TCS Daily

Sick Transit

By Veronique de Rugy - August 1, 2005 12:00 AM

The surest way for an industry to get a boost in federal funding is for it to suffer a terrorist attack. Such is the case with transit security. But will more spending make us safer? Not necessarily.

Pointing to the vulnerability of public transit systems in the aftermath of two attacks on the London subway system, Republicans and Democrats alike are asking for significant increases in spending for public transit systems. Sen. Judd Gregg (R-NH) recently called for $100 million in additional spending. Banking Committee Chairman Sen. Richard Shelby (R-Ala) called for a $1.2 billion increase. Senator Hillary Clinton (D-NY) requested $1.3 billion more. All of this pales compared with the $6 billion bump asked for by William Millar, President of the American Public Transportation Association, to upgrade transit security.


One common criticism of transit security spending is to point out the large gap between funding levels for aviation security and transit security. Since September 11th, the federal government has spent $18 billion on airline security, compared with $250 million for transit.


But this is the wrong way to think about the problem since spending should not occur without a careful cost-benefit analysis. While members of Congress often overlook this common sense principle, Department of Homeland Security Secretary Michael Chertoff repeatedly pledged to make it the foundation of his Department's philosophy. On July 14th, he explained why he wouldn't change his transit security policy based on a single event. He said "The truth of the matter is that a fully loaded commercial airplane with jet fuel has the capacity to kill 3,000 people. A bomb in a subway car may kill 30 people. When you start to think about priorities, you are going to think about making sure you don't have a catastrophic thing first."


In other words, DHS concentrates its efforts on a wide range of threats -- from threats against mass transit to nuclear threats -- and the scale of the response should be based on the probability and consequences of each threat. In that sense, mass transit is and should be a low priority.

Yet, the Secretarys comments drew sharp criticisms from Senate Democrats who said that mass transit systems are highly vulnerable to terrorists.
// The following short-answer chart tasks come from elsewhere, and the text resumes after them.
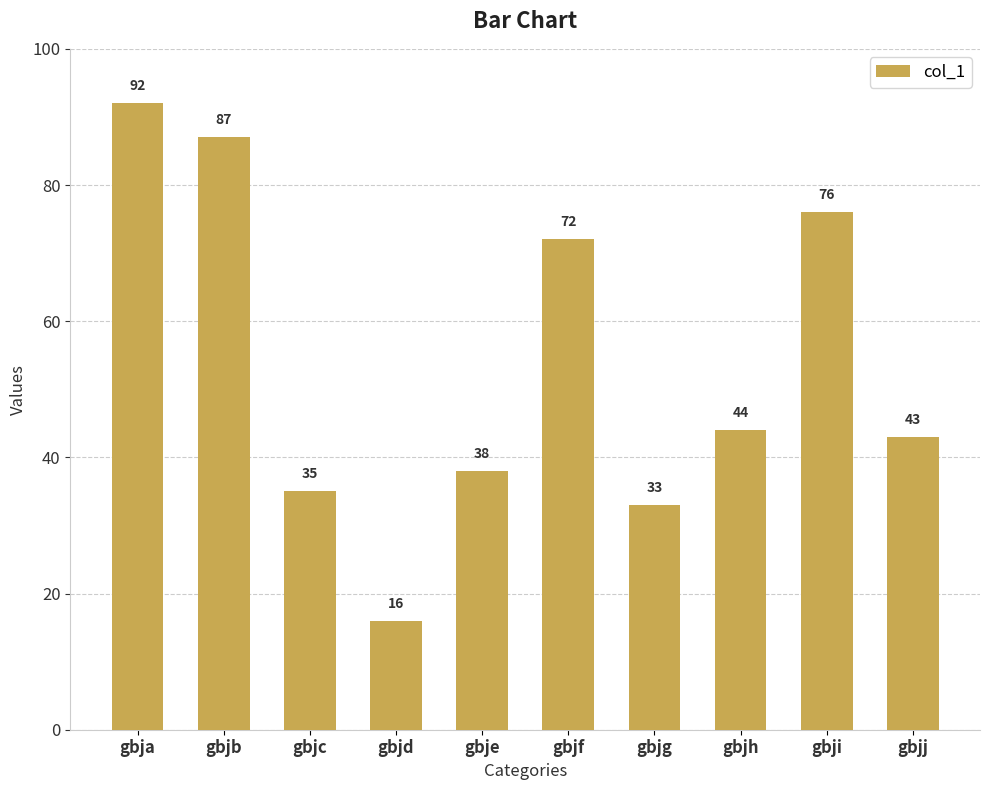

Rank the categories by value from lowest to highest.

gbjd, gbjg, gbjc, gbje, gbjj, gbjh, gbjf, gbji, gbjb, gbja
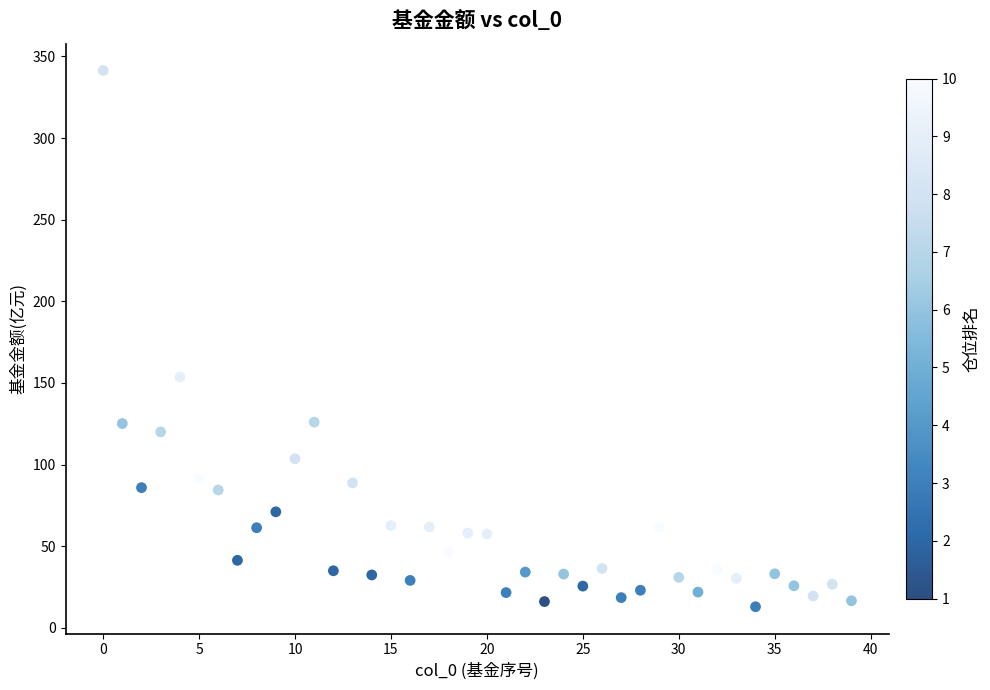

What Y value in the scatter plot is closest to 177?

153.6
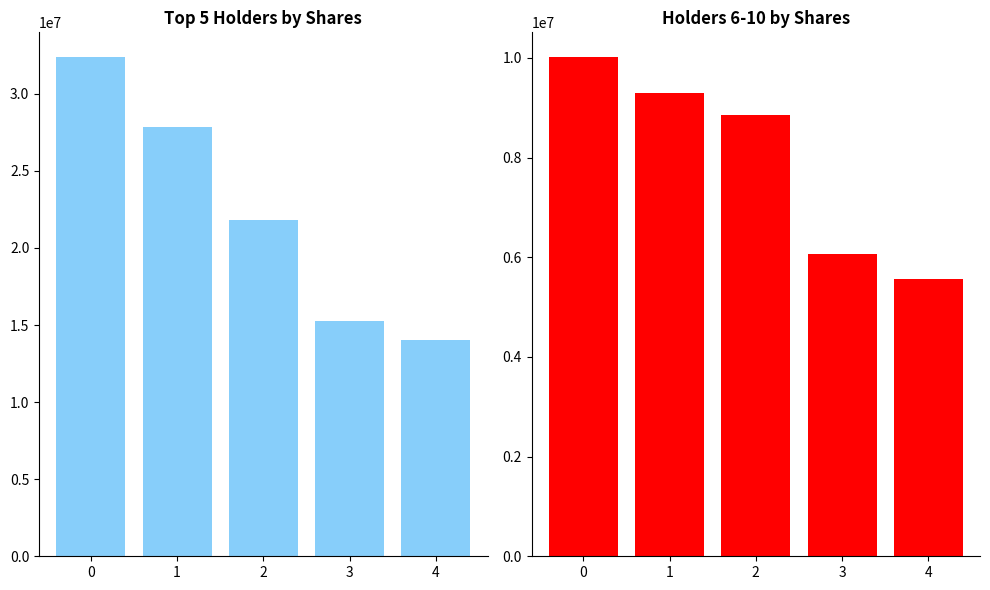

What is the smallest value displayed?

5561160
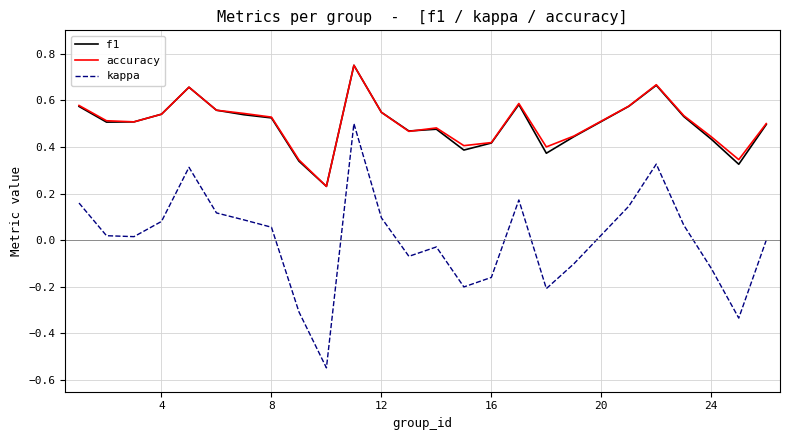

In kappa, how many points are higher than both neighbors (excluding endpoints)?

5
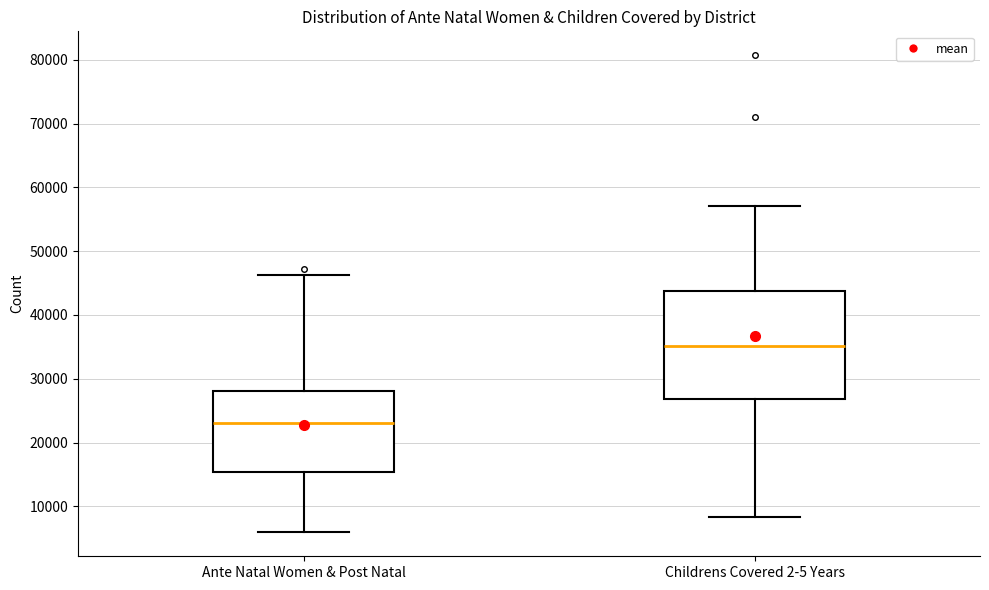

Reading left to right, read every box against the y-axis: the position of its median line, the range the box covers, and the ends of its whiskers. The values are not printed on the chart, so give them approximately, as read against the axis.

Ante Natal Women & Post Natal: median 23000, box 15000 to 28000, whiskers 6000 to 46000
Childrens Covered 2-5 Years: median 35000, box 27000 to 44000, whiskers 8000 to 57000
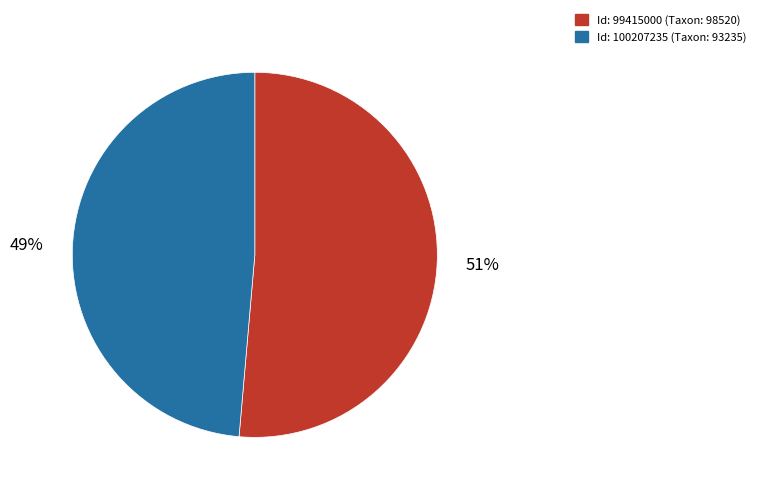

Does any single category account for the majority?

Yes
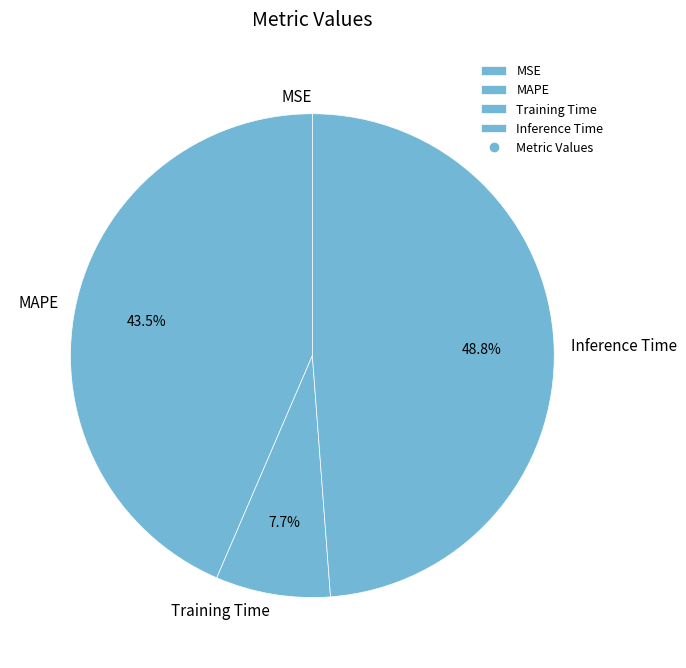

Is there any slice that represents more than half of the pie?

No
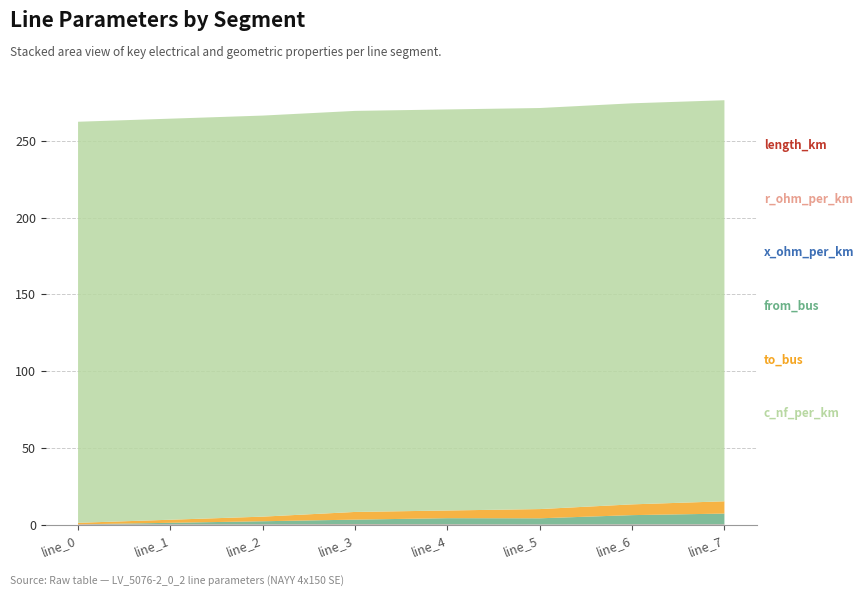

Reading right to left, extract all data points from this chart.

length_km: line_7=0.1	line_6=0.1	line_5=0.0	line_4=0.1	line_3=0.2	line_2=0.1	line_1=0.1	line_0=0.1
r_ohm_per_km: line_7=0.2	line_6=0.2	line_5=0.2	line_4=0.2	line_3=0.2	line_2=0.2	line_1=0.2	line_0=0.2
x_ohm_per_km: line_7=0.1	line_6=0.1	line_5=0.1	line_4=0.1	line_3=0.1	line_2=0.1	line_1=0.1	line_0=0.1
from_bus: line_7=7.0	line_6=6.0	line_5=4.0	line_4=4.0	line_3=3.0	line_2=2.0	line_1=1.0	line_0=0.0
to_bus: line_7=8.0	line_6=7.0	line_5=6.0	line_4=5.0	line_3=5.0	line_2=3.0	line_1=2.0	line_0=1.0
c_nf_per_km: line_7=261.0	line_6=261.0	line_5=261.0	line_4=261.0	line_3=261.0	line_2=261.0	line_1=261.0	line_0=261.0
However, the logic that consists in justifying federal involvement in security in the name of the vulnerability of a given industry is deeply flawed. All transportation systems and infrastructures have inherent weaknesses. So if vulnerability was the rationale for federal intervention, the job of the federal government would be infinite.


Moreover, while the Department is obviously committed to help secure mass transit systems, it makes more sense for local and state authorities to provide most of the funding. Transit systems are largely regulated and supervised by state and local authorities. Also, state and local officials control almost all of whats needed to provide security for mass transit. Local law enforcement officers better understand the unique design characteristics of their local subway, ferry or rail systems than federal agents.


Interestingly, mass transit security is a low priority for state and local authorities. Since September 11th, they have received over $8 billion from the federal government in grants -- and will receive an addition $2.4 billion in FY2006. That money could have been used for mass transit security but most states decided not to.


Throwing money at transit security is very unlikely to be the solution to the problem. The London subway system is known to be one of the best protected in the world after fighting Irish Republican Army terrorists threatened the city's mass transit for decades. Large public investment in rail and subway surveillance did not prevent the tragic events that took place in London last month.


The difficulty of safeguarding subways comes from the fact that they are part of a very open system where people need to have quick access. As London Mayor Ken Livingstone explained recently, it would be impractical to install airport-style security in mass transit or to insist on measures such as bag checks and screening. Unless you wanted the death of the system itself.


So what is the solution? When protecting subways, as with all stationary targets, the attacker has a natural advantage because he gets to choose where to attack. Because of this advantage for terrorists, intelligence gathering and counter-intelligence are often the most cost-effective defenses. The federal government should place a large portion of its homeland security funds into thwarting the attackers before the attack is even launched.   


The second-best solution to address transit security is to mitigate damage after an attack.  Without knowing where or how the attack will occur, the authorities can lower the expected damage by developing plans for the aftermath of an attack.  According to Brian M. Jenkins, a Rand Corp. transportation security expert and a research associate at the Mineta Transportation Institute, most efforts in transit security should be geared toward emergency response.


The common path to bad security decisions is a knee-jerk reaction to the news of the day. That's what many in Congress are doing today by trying to drastically increase the funding for transit security. Unfortunately, when money is allocated on a political basis rather than a sound, cost-benefit analysis, we can be sure that the new funding will not result in increased security.